When people work in small teams, they become empowered to make more decisions. You want them making decisions consistent with your goals and overall mission. Companies should look to organize these teams around a mission, product, market, or an integrated customer need rather than a specific business function. (ie. rather than be the "sales team" they can be the "Company Y sales team" or "retail industry sales team."

A great example is the healthcare industry. Hospitals and healthcare organizations around the world are moving away from traditional medical specialties and reorganizing around patient needs. For example, the Cleveland Clinic has seen dramatic improvements in patient outcomes by restructuring its entire hospital network around patient medical problems and leveraging patient-centric teams to solve these problems. The mission of "patient health" overcomes that of "delivering service," encouraging cross functional medical professionals to work together on behalf of patients.

Move away from top-down management

As teams take over, "positional leaders" (ie. those who lead because they have a title) become less important. We still need leaders, but today's leader is more of a team-leader, connector, and coach than a "boss."

According to the Deloitte's research, nearly $31 billion was invested in corporate leadership programs in 2015 with checkered results.

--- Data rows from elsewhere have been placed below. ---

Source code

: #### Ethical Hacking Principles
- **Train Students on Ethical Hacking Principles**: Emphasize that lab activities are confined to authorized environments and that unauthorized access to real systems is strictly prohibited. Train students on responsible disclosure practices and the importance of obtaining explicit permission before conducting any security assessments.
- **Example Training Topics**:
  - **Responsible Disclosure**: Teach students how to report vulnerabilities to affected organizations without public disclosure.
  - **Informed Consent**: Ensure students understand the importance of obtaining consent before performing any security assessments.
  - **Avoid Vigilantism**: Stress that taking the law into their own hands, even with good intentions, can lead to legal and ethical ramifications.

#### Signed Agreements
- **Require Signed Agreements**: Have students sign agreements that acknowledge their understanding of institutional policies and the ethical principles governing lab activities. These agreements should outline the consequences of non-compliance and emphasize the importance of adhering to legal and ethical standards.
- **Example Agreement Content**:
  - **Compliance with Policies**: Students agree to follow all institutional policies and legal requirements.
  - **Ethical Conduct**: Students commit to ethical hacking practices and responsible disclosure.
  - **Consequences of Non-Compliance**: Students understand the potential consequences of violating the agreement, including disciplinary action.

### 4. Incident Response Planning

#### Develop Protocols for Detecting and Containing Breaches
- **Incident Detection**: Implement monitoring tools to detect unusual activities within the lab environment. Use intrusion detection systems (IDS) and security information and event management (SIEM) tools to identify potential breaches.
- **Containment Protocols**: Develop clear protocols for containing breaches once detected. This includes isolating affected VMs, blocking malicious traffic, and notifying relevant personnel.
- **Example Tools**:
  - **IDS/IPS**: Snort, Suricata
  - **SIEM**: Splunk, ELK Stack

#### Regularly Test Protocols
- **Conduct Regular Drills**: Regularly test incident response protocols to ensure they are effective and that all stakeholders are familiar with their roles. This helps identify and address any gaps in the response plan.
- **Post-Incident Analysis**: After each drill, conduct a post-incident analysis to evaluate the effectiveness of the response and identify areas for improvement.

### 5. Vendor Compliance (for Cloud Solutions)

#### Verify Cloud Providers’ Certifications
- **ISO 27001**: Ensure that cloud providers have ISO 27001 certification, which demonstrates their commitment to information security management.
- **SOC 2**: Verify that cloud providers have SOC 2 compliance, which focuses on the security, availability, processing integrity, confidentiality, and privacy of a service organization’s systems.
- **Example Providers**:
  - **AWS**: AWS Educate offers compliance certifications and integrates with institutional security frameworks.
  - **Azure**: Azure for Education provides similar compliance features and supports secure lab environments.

More than half (56 percent) of business and HR executives report their companies are not ready to meet their leadership needs, and only 13 percent of respondents consider themselves "excellent" at building global leaders.

While hierarchy is less important in the networked organization, it doesn't mean the organization is leaderless. In fact, people like having someone that sets the direction and provides guidance. They celebrate leaders who collaborate, make decisions and connections, and empower their teams to set their own goals and make their own decisions within the context of an overarching strategy or business plan. This, in turn, reverses the traditional orientation of goal and performance management.

Foster a culture of sharing and feedback

If you want your organization to succeed with the new organizational structure, then it's important to establish a culture that's rich in sharing. Roles such as "liaison officers" are emerging to help facilitate cross-team communication and problem-solving.

In addition, information and operation infrastructures are helping companies break down the silos by enabling teams to communicate quickly and identify connections between activities and desired outcomes in real time. At Nestlé, for example, digital information centers aggregate information from social networks as well as broadcast and news outlets about the company's food brands around the world to help its product business lines see where the brand is succeeding or failing to gain traction.

Listen, "designing an organization" is one of the trickiest and often most emotional things that happens in business. People are trying lots of new ideas (Holacracy, getting rid of all managers, is one) to help people become more productive at work. (Holacracy, despite interest, seems not to be working.)

The biggest lesson I've learned is to "push decisions down" - closer to customers, closer to patients, and closer to your stakeholders. If you focus on connecting people, communicating the mission, and encouraging people to share, the "new organization, different by design" will appear before your eyes, and your company and people will healthier than ever.